Les raisons "macro" des immolations sont l’occupation, la répression, les destructions environnementales, l’assimilation culturelle, la marginalisation économique, la transition démographique. Les raisons "micro" sont les craintes de tomber entre les mains des autorités chinoises. Nous avons connu des mouvements de protestation dans les années 80 et 2000. Des manifestants ont été arrêtés, torturés, beaucoup ont disparu et sont morts. Pour les immolés, tomber entre les mains des autorités chinoises est plus terrifiant que la mort. Il n’existe plus d’autre forme de protestation possible au Tibet. Si vous placardez une affiche, vous êtes arrêté; si vous réclamez le respect de vos droits de l’homme, vous êtes arrêté. Les immolations sont la conséquence de la politique chinoise. Personne ne devrait s’immoler. En tant qu’êtres humains, nous décourageons cela catégoriquement, et constamment, dans toutes les langues, y compris en tibétain. Que ce soit clair. En tant que bouddhistes, nous prions pour les morts. En tant que Tibétains, nous soutenons leurs aspirations parce que ce sont celles de tous les Tibétains.

Pourquoi, selon vous, les immolations ont-elles très majoritairement lieu dans les provinces hors de la Région autonome du Tibet ?
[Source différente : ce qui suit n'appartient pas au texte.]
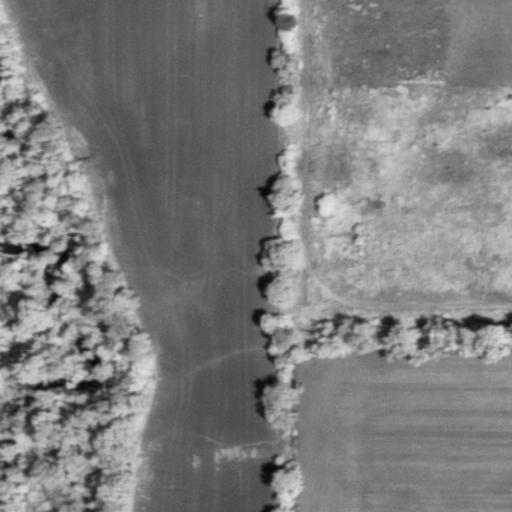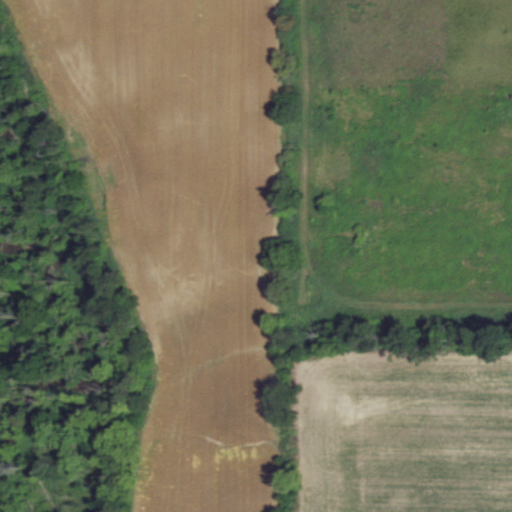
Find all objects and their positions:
crop: (255, 256)
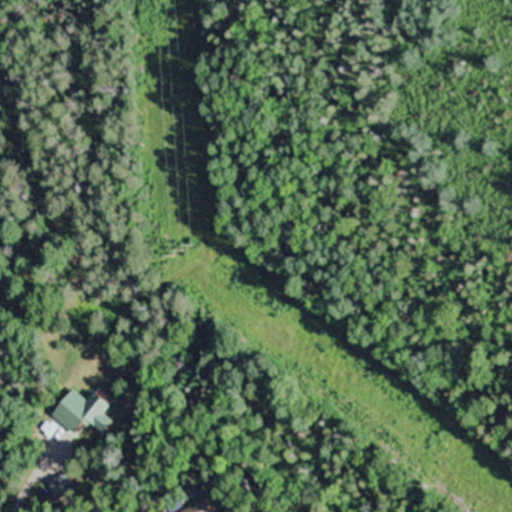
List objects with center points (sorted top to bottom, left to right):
power tower: (186, 246)
building: (84, 412)
building: (200, 508)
En 2008, les manifestations avaient commencé à Lhassa. Pourquoi se sont-elles étendues aux autres régions ? Parce que le gouvernement chinois en a montré des images à la télévision, sur CCTV, pendant 24 heures en commentant : "voyez ces Tibétains, ces bâtards ingrats, ces criminels, ces voleurs" - ce qui reste encore à prouver d’ailleurs ! Ce que les Chinois ont oublié, c’est que des Tibétains du Kham et de l’Amdo (qui résident dans les provinces chinoises du Qinghai, du Sichuan, du Gansu et du Yunnan, NdlR) regardaient la même CCTV. Les Tibétains, même ceux qui travaillaient pour le parti communiste, ont soudainement pris conscience de ce que les Chinois pensaient d’eux réellement après leur avoir assuré pendant 60 ans qu’ils étaient comme frères et sœurs. Ils ont commencé à s’interroger. Et les protestations se sont étendues. C’est allé de pire en pire. Jusqu’aux immolations.
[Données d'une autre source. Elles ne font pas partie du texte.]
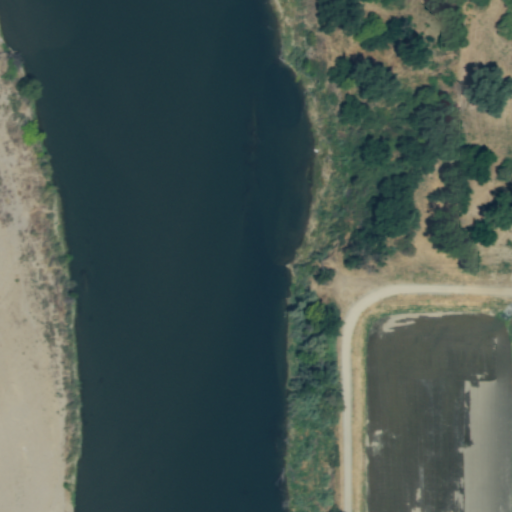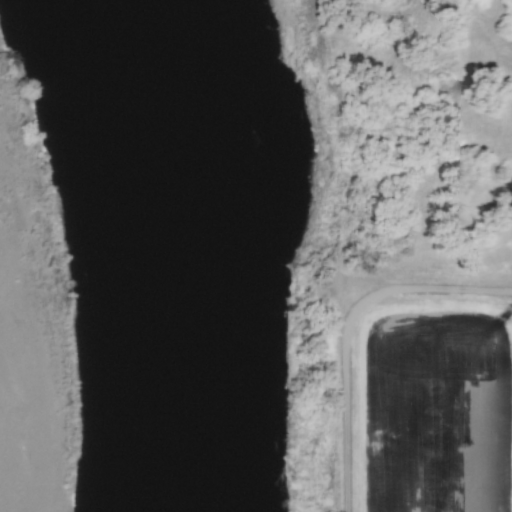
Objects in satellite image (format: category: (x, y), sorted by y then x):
river: (168, 255)
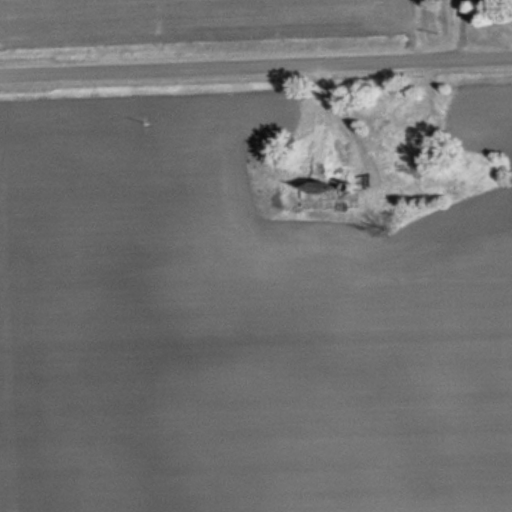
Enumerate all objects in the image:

Mais, à Lhassa, les Chinois ont établi une surveillance systématique et répressive. Toutes les places, tous les pâtés de maisons sont sous vidéosurveillance. Tous les 15 mètres, on croise des policiers en uniforme ou en civil. Des groupes de militaires armés patrouillent en tous sens. Il y a bien eu des manifestations, de chômeurs, de mineurs, mais elles sont occultées par l’attention médiatique portée aux immolations.
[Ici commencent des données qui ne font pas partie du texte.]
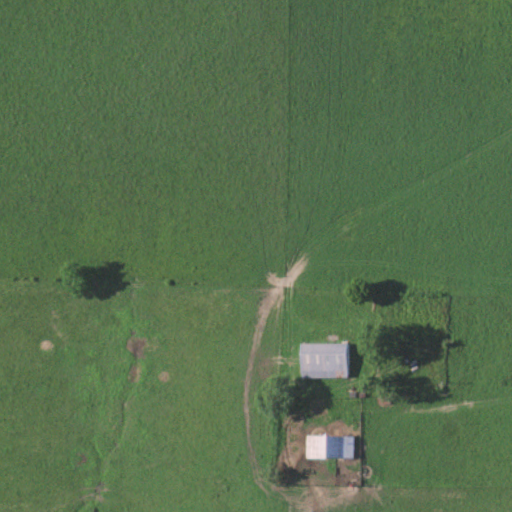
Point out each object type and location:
road: (340, 237)
building: (325, 359)
building: (331, 446)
Comment expliquez-vous que les immolations aient été initiées par des moines ? Et n’y a-t-il pas là, comme on l’entend dans les milieux prochinois, une instrumentalisation de la religion à des fins politiques ?

C’est dans les monastères que la pression est la plus forte et la plus humiliante. Les moines sont quotidiennement surveillés, à l’intérieur de l’enceinte par des membres du parti et à l’extérieur par des militaires. C’était une réaction émotionnelle de leur part. Quand les immolations ont débuté, les autorités chinoises ont expulsé des centaines de moines du monastère de Kirti, pour mieux le contrôler. Mais les immolations ont continué, et se sont étendues à d’autres régions. La majorité sont le fait de laïcs, et non de moines. CCTV a d’abord mis cela sur le compte de moines et de nonnes fondamentalistes. Des laïcs ont alors commencé à s’immoler. CCTV a parlé de chômeurs et de personnes non éduquées. De hauts lamas et des intellectuels ont commencé à s’immoler. CCTV a dit que ces gens avaient perdu la tête. Des femmes et des mères ont commencé à s’immoler. Et ainsi de suite. La poursuite des immolations est directement liée à une propagande chinoise trompeuse.